EUROPIN Summer School on Drug Design 2025

CalendarDate & Time
  • September 14th-19th, 2025
LocationLocation
  • Vienna, Austria

Schrödinger is excited to be participating in the EUROPIN Summer School on Drug Design 2025 conference taking place on September 14th – 19th in Vienna, Austria. Join us for a presentation and workshops by Daniel Cappel, Senior Principal Scientist at Schrödinger.

icon time SEPT 16 | 14:00
A novel workflow for the in silico identification and prioritization of potential allosteric binding sites based on mixed solvent simulations and SiteMap

Speaker:
Daniel Cappel, Senior Principal Scientist, Schrödinger

Abstract:
Allosteric modulation is a promising strategy for developing drugs against difficult targets where traditional orthosteric site targeting faces challenges with selectivity, resistance, or developability. The increasing availability of high-resolution protein structures and advancements in computational power and in silico algorithms have expanded the potential of structure-based drug design (SBDD) for allosteric drug discovery. However, there remains a significant need for effective tools to identify and prioritize potential allosteric binding sites, particularly those not accessible in the apo protein structure. To address this, we have developed a novel workflow that leverages mixed solvent molecular dynamics (MxMD) simulations to reveal potential binding sites, coupled with an improved SiteMap for scoring the druggability of these sites. Our combined approach achieved a >80% top 5 found rate of known allosteric binding sites in apo structures from a set of 22 apo/holo PDBs, compared to only 63% with SiteMap alone and 54% with MxMD alone.

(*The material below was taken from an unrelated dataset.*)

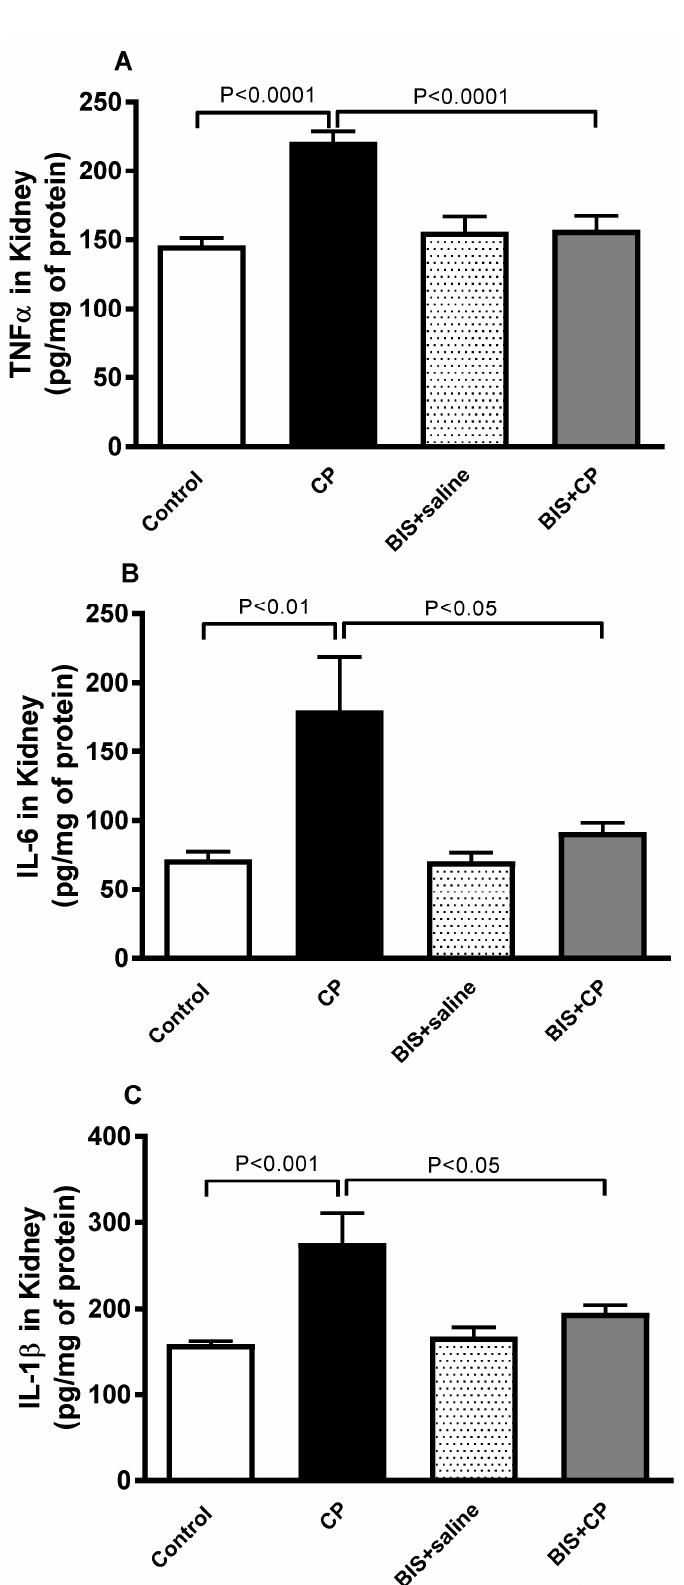
Figure 5. The renal concentrations of tumor necrosis factor-alpha (TNF α ( A )), interleukin (IL)-6 ( B ), and IL-1 β ( C ) in mice treated orally with either sunflower oil (control) or bisabolol (BIS, 25 mg/kg) with or without cisplatin (CP, 20 mg/kg) given intraperitoneally (n = 7–8). Mean ± SEM. Statistical analysis by ANOVA 1 followed by Holm–Sidak’s test.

We further evaluated our workflow on a curated set of five pharmaceutically relevant targets with multiple known allosteric binding sites, and our method outperformed popular machine learning methods, p2rank and DiffDock, as well as SiteMap, in all systems except one. Finally, we report the successful application of this workflow to an active drug discovery project within our therapeutics group. Our new workflow offers an improved method for characterizing binding sites in allosteric systems. Furthermore, efforts are underway to refine the predicted binding sites to enable virtual screening campaigns. This combined approach demonstrates a significant improvement over existing methods for identifying allosteric binding sites and has the potential to enable effective hit discovery campaigns for novel binding sites.

icon time SEPT 16 | 14:30
A beginner’s guide to system preparation, docking and designing ligands

Speaker:
Daniel Cappel, Senior Principal Scientist, Schrödinger

Abstract:
If you are interested in learning to navigate the Schrödinger suite and how to perform docking of small molecules, join us for a hands-on workshop designed for beginners. The main Maestro interface houses all the tools that are required to bring in your starting small molecules and protein system, so that they may be prepared correctly. Once you are comfortable with the fundamentals of preparing your raw materials, we will move on to understanding more about the binding site and its features, which will help us think about how a ligand might interact with it. This forms a fundamental basis for understanding our docking results, so we will start by setting up and running docking jobs and analyzing how the resulting docked compounds fulfill the basic criteria of shape and molecular interactions that lead to the final scoring term. Finally, we will explore ligand design in a more automated fashion using the Ligand Designer GUI which facilitates on-the-fly ideation through ‘build and dock’ workflows. Using embedded libraries of building-blocks, users can modify their initial idea in many intuitive ways: from attachment points on the bound ligand; the free and viable space in the binding site; through picking specific residues in the protein or specific waters in the binding cavity to guide the design process.

icon time SEPT 17 | 14:30
Efficient virtual screening: Combining ligand-based screening with QuickShape and advanced water-based scoring with WaterMap and GlideWS

Speaker:
Daniel Cappel, Senior Principal Scientist, Schrödinger

Abstract:
In this workshop, we will assemble a modern virtual screening pipeline from start to finish. We will curate a tailored screening library by simultaneously querying catalogs of many vendors. Using QuickShape screening, we will efficiently prioritize compounds for molecular docking, reducing computational cost and focusing on promising candidates. Then, we will perform compound selection leveraging chemical properties, pharmacophore features, and diversity analysis with the Hit Analyzer tool in Maestro to identify a diverse set of potential hits. Using GlideWS, we will rescore these compounds and use the advanced visualizer in Maestro to eliminate likely false positives by analyzing protein desolvation, improving the accuracy of your screening results. Finally, we will nominate a selection of top-ranking compounds for sophisticated AB-FEP+ rescoring.